PAGE EXTRACT »

Appraisers are state certified, and are selected by first attempting to utilize the appraiser who completed the original appraisal report. If that appraiser is unavailable or unreasonably expensive, we use another appraiser who appraises routinely in that geographic area. BOVs are created by real estate agents. We try to first select an agent we have worked with, and then, if that fails, we select another agent who works in that geographic area.

 

Currently, fair value of collateral has the potential to impact the calculation of the loan loss provision. Specifically, relevant to the allowance for loan loss reserve is the fair value of the underlying collateral supporting the outstanding loan balances. Fair value measurements are an exit price, representing the amount that would be received to sell an asset or paid to transfer a liability in an orderly transaction between market participants. Due to a rapidly changing economic market, an erratic housing market, the various methods that could be used to develop fair value estimates, and the various assumptions that could be used, determining the collateral’s fair value requires significant judgment.

RECORD EXTRACTS »
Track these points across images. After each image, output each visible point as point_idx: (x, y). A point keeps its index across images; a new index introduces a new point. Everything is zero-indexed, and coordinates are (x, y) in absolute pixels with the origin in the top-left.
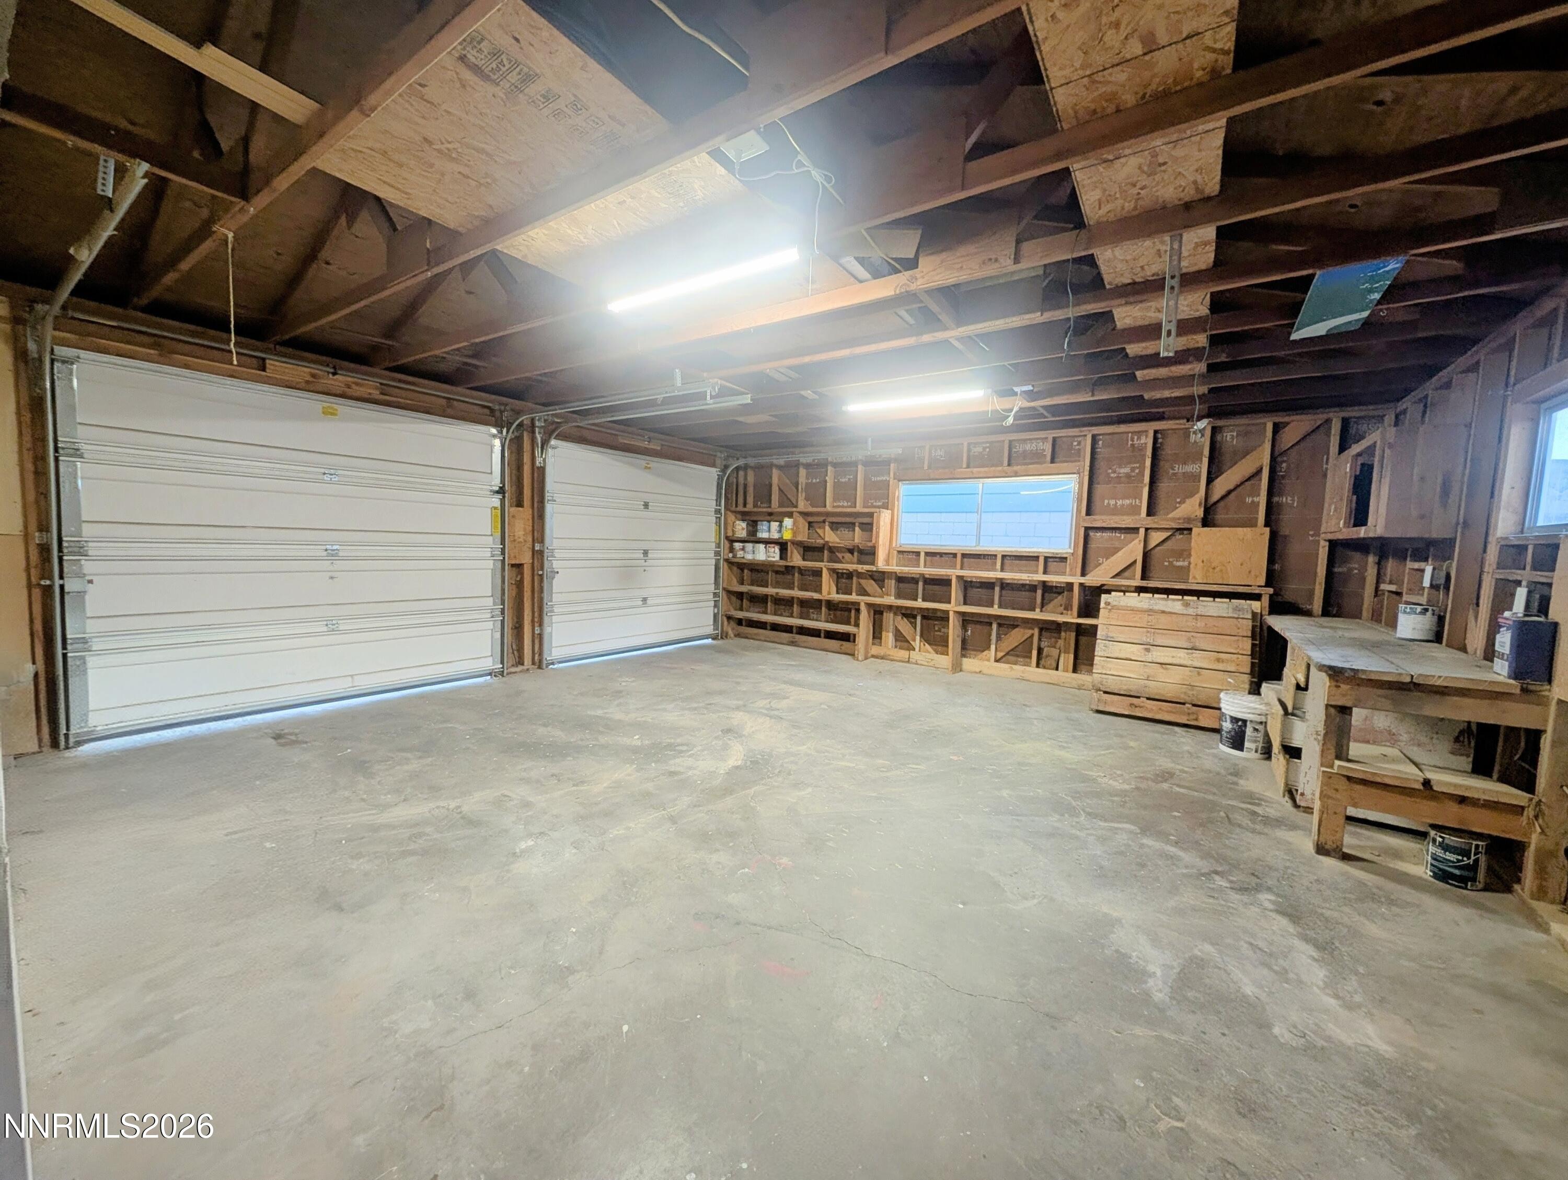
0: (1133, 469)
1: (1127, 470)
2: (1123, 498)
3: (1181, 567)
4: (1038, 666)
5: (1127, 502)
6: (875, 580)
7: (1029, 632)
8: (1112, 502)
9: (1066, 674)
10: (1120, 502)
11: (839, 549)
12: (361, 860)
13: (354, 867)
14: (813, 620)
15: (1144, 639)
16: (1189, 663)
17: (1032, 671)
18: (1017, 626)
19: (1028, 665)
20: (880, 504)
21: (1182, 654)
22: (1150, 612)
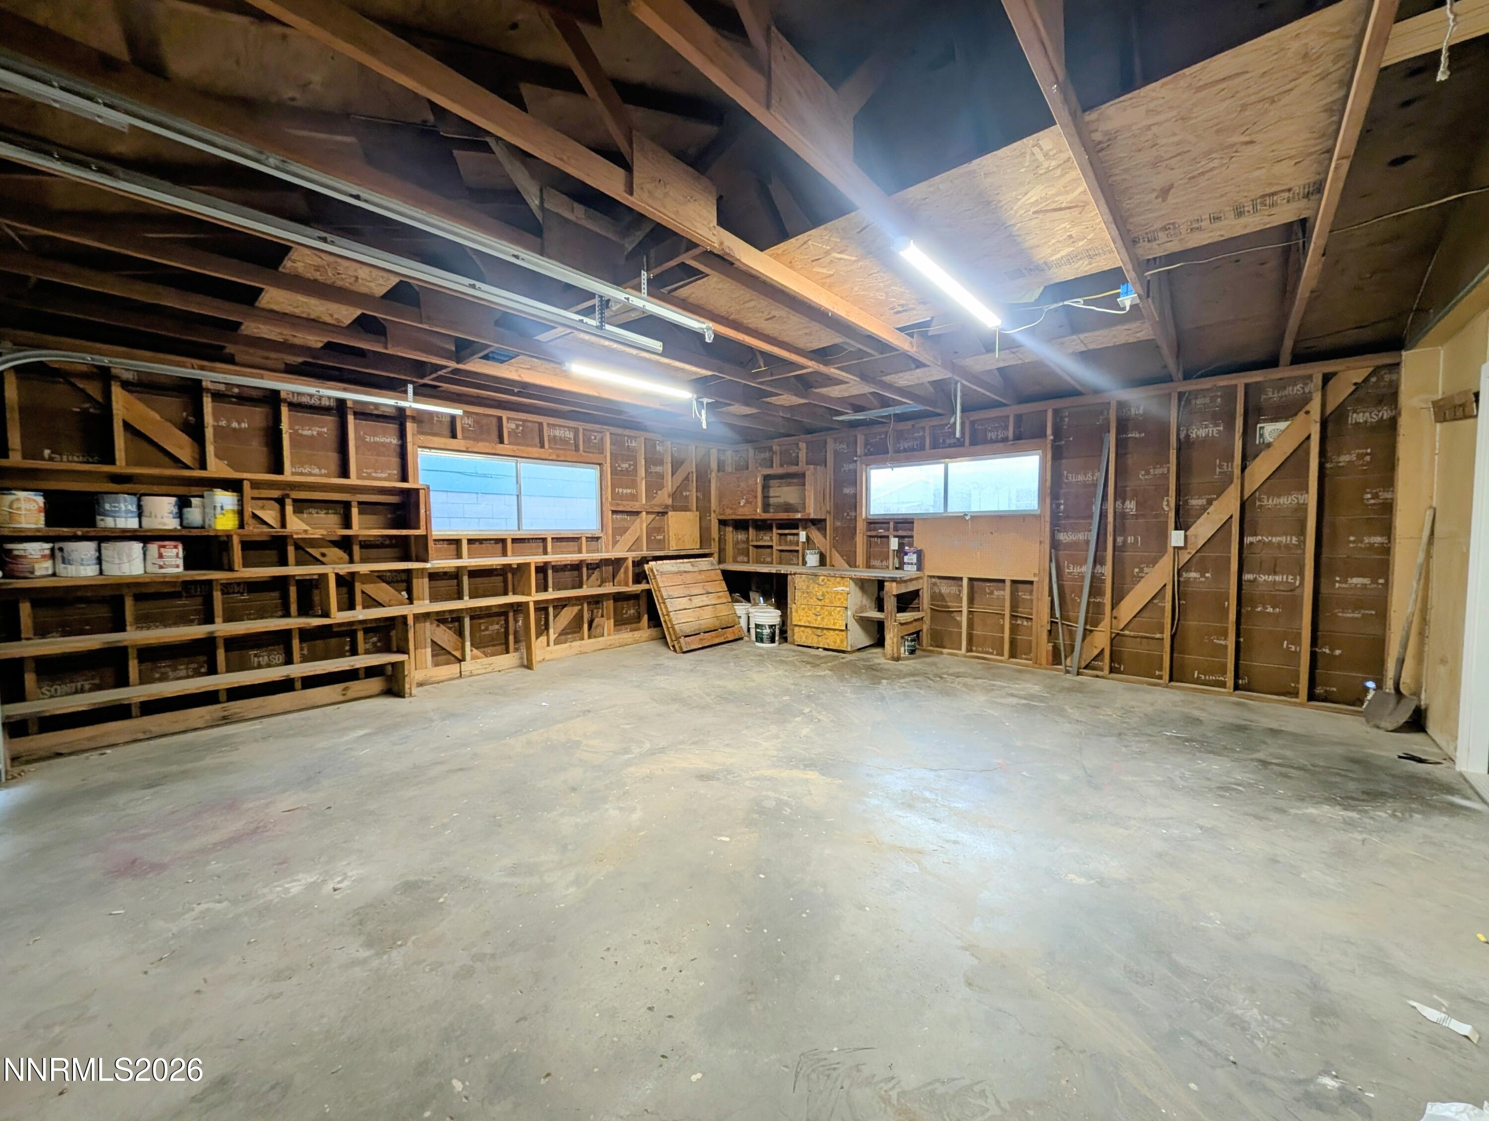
0: (630, 465)
1: (626, 466)
2: (627, 488)
3: (660, 540)
4: (589, 637)
5: (629, 491)
6: (388, 583)
7: (576, 609)
8: (621, 490)
9: (611, 637)
10: (625, 491)
11: (313, 543)
12: (1239, 1012)
13: (1255, 1011)
14: (260, 666)
15: (688, 592)
16: (709, 603)
17: (588, 644)
18: (565, 606)
19: (582, 639)
20: (383, 475)
21: (704, 597)
22: (680, 573)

REQUIRED ACTIONS »
(1) According to the passage on collateral appraisal and fair value, why does determining the collateral's fair value require significant judgment? Answer in one to three sentences.
(2) Print every line of the point-tracking rows exactly, including the coordinate lines, but leave the pictures out.

ANSWERS BY ITEM NUMBER »
(1) Determining the collateral's fair value requires significant judgment because of a rapidly changing economic market and an erratic housing market. The many methods and assumptions that could be used to develop fair value estimates add to that need.

(2)
Track these points across images. After each image, output each visible point as point_idx: (x, y). A point keeps its index across images; a new index introduces a new point. Everything is zero-indexed, and coordinates are (x, y) in absolute pixels with the origin in the top-left.
0: (1133, 469)
1: (1127, 470)
2: (1123, 498)
3: (1181, 567)
4: (1038, 666)
5: (1127, 502)
6: (875, 580)
7: (1029, 632)
8: (1112, 502)
9: (1066, 674)
10: (1120, 502)
11: (839, 549)
12: (361, 860)
13: (354, 867)
14: (813, 620)
15: (1144, 639)
16: (1189, 663)
17: (1032, 671)
18: (1017, 626)
19: (1028, 665)
20: (880, 504)
21: (1182, 654)
22: (1150, 612)
0: (630, 465)
1: (626, 466)
2: (627, 488)
3: (660, 540)
4: (589, 637)
5: (629, 491)
6: (388, 583)
7: (576, 609)
8: (621, 490)
9: (611, 637)
10: (625, 491)
11: (313, 543)
12: (1239, 1012)
13: (1255, 1011)
14: (260, 666)
15: (688, 592)
16: (709, 603)
17: (588, 644)
18: (565, 606)
19: (582, 639)
20: (383, 475)
21: (704, 597)
22: (680, 573)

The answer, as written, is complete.